Calorie Counting - For me a new approach

JaxieD

Silver Member
Hi all,

Like quite a few of you i lost most of my weight with Cambridge (3stone 4lbs), maintained until December where i gained half stone. I tried to start SS+ again 2 weeks ago (wanna lose another stone) but was so weak with hunger i only lasted 4 days before giving in. I've been calorie counting and exercising all week, feeling so proud of myself and then have ruined it all last night with a chinese and a load of sweets etc:mad:. I did loads of exercise and am so cross with myself.
I have tried to get to goal since coming back from holidays in July and keep falling off the wagon.

How do you all stay so motivated:confused:. I've got 11lbs to lose and am completely useless.:eek:

Weekends are my downfall - as i work shifts i only get 2 weekends of every 5 weeks and like to let my hair down but this sabotages my diet!!

Ah well, Monday is another start:D
 
Hi JaxieD :wavey:

Welcome to the CC'ing board.

I read your post and it could quite easily have been written by me!
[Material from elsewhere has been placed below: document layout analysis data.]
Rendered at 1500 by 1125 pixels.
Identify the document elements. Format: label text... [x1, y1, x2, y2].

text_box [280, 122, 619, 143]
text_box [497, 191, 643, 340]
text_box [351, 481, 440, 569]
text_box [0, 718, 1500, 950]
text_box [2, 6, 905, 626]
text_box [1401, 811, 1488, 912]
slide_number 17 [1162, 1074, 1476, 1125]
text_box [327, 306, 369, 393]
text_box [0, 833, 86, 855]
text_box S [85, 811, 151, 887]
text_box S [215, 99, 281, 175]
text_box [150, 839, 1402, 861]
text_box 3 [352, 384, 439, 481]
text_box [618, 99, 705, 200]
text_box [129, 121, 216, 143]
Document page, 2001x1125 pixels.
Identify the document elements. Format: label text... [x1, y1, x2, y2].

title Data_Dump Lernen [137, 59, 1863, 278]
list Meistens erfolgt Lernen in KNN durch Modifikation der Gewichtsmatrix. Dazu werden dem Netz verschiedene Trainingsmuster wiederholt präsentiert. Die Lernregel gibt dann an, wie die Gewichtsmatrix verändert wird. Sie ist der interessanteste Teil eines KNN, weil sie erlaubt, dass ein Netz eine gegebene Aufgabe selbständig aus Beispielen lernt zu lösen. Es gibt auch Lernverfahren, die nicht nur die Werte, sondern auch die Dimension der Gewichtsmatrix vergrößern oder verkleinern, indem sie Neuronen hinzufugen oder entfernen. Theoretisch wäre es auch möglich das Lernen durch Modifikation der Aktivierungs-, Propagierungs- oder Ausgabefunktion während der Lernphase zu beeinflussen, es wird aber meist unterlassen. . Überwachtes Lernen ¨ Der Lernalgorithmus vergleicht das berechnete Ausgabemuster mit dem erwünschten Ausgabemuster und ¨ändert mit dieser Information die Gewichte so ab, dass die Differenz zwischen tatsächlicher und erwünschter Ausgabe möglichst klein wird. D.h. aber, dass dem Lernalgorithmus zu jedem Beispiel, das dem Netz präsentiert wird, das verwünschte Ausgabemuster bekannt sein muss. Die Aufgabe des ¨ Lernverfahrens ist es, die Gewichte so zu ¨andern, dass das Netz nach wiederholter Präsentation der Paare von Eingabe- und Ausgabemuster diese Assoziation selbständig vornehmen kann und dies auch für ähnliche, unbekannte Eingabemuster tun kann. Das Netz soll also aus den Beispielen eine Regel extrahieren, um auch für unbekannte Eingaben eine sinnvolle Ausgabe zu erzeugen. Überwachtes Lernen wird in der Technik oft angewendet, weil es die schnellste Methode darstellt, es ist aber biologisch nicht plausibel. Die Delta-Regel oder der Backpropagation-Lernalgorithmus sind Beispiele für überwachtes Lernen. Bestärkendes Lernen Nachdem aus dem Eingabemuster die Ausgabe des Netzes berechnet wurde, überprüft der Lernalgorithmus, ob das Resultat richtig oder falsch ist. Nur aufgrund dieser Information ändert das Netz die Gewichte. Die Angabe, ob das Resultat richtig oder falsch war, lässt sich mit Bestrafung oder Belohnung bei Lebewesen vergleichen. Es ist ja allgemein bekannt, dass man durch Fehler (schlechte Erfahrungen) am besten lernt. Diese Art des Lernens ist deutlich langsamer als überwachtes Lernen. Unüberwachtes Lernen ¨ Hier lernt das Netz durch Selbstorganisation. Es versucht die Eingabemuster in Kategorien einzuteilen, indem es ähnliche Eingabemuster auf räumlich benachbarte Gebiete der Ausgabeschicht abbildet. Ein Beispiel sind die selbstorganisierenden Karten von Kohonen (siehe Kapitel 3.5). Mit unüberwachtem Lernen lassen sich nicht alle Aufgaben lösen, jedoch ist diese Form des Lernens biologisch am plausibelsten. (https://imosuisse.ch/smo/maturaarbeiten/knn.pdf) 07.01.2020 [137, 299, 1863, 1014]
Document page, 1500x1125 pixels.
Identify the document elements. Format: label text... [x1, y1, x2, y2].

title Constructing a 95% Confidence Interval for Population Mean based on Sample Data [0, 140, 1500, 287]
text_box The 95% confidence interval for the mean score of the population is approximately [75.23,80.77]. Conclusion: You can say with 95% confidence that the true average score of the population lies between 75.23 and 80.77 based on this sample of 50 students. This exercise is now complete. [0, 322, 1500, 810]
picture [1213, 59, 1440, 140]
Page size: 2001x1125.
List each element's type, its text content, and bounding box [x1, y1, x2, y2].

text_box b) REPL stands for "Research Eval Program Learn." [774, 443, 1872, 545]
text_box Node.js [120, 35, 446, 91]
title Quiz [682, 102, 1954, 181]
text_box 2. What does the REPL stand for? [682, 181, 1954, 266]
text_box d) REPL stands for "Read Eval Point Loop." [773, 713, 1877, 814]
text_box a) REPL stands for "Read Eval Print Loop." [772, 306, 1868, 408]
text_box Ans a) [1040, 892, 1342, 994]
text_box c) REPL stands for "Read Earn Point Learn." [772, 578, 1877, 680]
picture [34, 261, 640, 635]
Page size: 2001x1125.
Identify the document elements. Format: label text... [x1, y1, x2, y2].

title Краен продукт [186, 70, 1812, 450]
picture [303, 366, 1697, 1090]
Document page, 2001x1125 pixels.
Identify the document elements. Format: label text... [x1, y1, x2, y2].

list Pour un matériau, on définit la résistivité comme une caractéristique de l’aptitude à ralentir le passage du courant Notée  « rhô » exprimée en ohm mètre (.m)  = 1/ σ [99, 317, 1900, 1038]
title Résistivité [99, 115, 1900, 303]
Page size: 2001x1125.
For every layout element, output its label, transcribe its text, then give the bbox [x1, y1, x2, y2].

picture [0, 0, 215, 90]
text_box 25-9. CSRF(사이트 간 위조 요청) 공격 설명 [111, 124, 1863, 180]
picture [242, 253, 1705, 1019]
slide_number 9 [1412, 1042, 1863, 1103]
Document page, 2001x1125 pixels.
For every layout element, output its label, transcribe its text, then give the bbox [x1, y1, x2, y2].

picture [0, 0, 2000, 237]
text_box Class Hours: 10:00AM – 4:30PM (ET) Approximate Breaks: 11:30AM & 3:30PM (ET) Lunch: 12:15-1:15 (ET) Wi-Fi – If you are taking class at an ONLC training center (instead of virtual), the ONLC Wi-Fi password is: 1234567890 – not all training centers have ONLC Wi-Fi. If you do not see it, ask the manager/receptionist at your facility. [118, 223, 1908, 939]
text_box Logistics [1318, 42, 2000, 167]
I also lost my weight with CD and have kept most of it off - although I never actually got to my goal (about 7lbs off) since then a little has crept on that I want to get off by summer. As you'll see from my ticker its not that much in the big scheme of things, but often the last bit is the hardest to shift - I think for me, because I look in the mirror now and think I look 'ok' as oppose to :cry::yuk: the sense of urgency is not quite what it was.

You should give yourself a pat on the back for keeping most of your weight off (I know I sometimes forget to celebrate that success). I find that coming on Minimins also keeps me in the right frame of mind. I don't always post, but I do read a lot of the information on here.

I also keep a running total of the calories I've eaten each day - even if I've gone over. For me this helps two-fold (1) Obviously it keeps a track of how much I've eaten each day and whether I've stuck to my calories for weightloss (around 1400) or whether I've eaten my calories for maintaining (around 1800) and, (2) If I do 'go off on one' and eat everything in sight, I still record the calories for it before I eat it. The act of writing it down sometimes also slows me down and makes me think about what I'm doing. Quite often the damage I perceive i've done in my head is nowhere near as bad as I think when its written down on paper. So one bad day does not become a week long problem.

I know exactly what you mean about weekends as this can be a problem for me too, being outside of my usual routine. I try to balance this up with doing a more strenuous exercise DVD than I would do in the week, and do it both Saturday and Sunday.

I don't know if this post has exactly motivated you?......That's what I come on here for :8855:

Anyway, keep plugging away at it. You can do it!
 
Hi Jax.

Firstly, CONGRATULATIONS on losing all that weight on CD - that's fab!!! :talk017: At least you have proved to yourself that you can do it when you set your mind to it. That's half the battle I think, knowing that you can do it.

I don't know if you feel like I do, but I think that the less weight you have to lose the harder it is to stay motivated. I have around 17lb to lose. I say 'around' as I am not particularly bothered if I hit that particular weight or not, it's just a guide for me to work towards. And that weight is also just one that I would 'like' to be, it's not as if I 'have' to be that weight. Maybe it would be easier if I had to lose it for a certain reason, I don't know...at the moment I haven't had to go up a dress size or anything, I am just making the use of every spare inch of fabric in my current clothes!!!! And on the days where my motivation had abandoned me, I do have a little evil thought "Aww, I'm not that much overweight, half a pizza or a couple or biscuits isn't going to harm"!!! :devilangel:

11lbs isn't that much to lose at all, and maybe it's harder now because you like the way you are, the way you look, and it wouldn't be the end of the world if you had to stay like this, rather than go back to your old self......?

My mantra is "mind over matter". It's my mantra for my whole life, not just dieting. Just keep telling yourself that you are an intelligent women and you aren't going to drop down from hunger if you refuse that chinese!!!!!!!! (ooh, there is a whole thread on here somewhere about 'good' chinese!)

Listen to me, swear I was slimmer of the year!! :ashamed0005: I had a bad week this week. I can withstand most temptations, but not my husband. When he says he fancies a pizza then I order him a pizza, even though he wishes I wouldn't, but I am an old fashioned girl who looks after her man, and have to give him bad food if that's what he wants, lol! Of course, I ended up having some too - see, no-one is perfect, least of all me :D

Hang on in there. You've done the hard bit by the sound of things, now it's just a matter of perseverance, exercise and willpower. Good luck ;)
 
i have to say i agree, we all have our bad days. i had a huge bad day today! pizza for dinner and phad thai chicken for lunch :s two bad meals in one day. i know i will weight a lil more 2moro. but i also know ill be at the gym 2moro, and will try to stick to low cal foods rest of week. i have had a horrid week really, lots of cakes as the head at my school has bought them in and i couldnt say no... but the thing is u then have to stop and say rite i had a few bad days, i wont carry them on ill now have a few good days, then a few more good days.